I had no desire to sew anything, a stubborn lack of interest that has lasted a lifetime. All I cared about was the phenomenal range of color: A dozen shades of pink lined up in order of color saturation from the faintest blush to an almost psychedelic strawberry. A riot of reds, now veering toward a stinging orange, now to succumbing to cinnabar; now surreptitiously creeping up on purple. Cool greens from palest seafoam to the forest darkness that approaches black but obdurately refuses to arrive at it. Blues beginning with the merest hint of blueness and methodically progressing through cerulean and sapphire to the velvety indigo of a midnight sky. Grays more subtly differentiated than any panoply of twilight shadows I'd seen. Even the beiges, so often dullards, were worth looking at.
When my mother finished her shopping and was ready to reclaim me, she'd purse her lips and give the family whistle to summon me to her side. Half the time I was so absorbed in the bewitching reels of color, I didn't hear her and she'd come looking for me. Soon she knew just where to find me. And one day she said, "If you like the thread so much, pick your favorite, and I will buy it for you."

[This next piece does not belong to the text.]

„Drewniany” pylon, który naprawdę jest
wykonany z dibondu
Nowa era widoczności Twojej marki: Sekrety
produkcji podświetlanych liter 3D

"You don't understand," I cried to myself. "It's not one I like. It's all of them together. And I don't really want to have them. I just want to look at them." But as a child I never learned to say important things like this aloud. I whispered, head down, eyes on the floor, "No, it's all right." But, as with Diana Adams in the swan's arabesque, that glorious, hardly believable image of the spools of thread stayed with me, shaping me as I grew. I think I will die remembering it.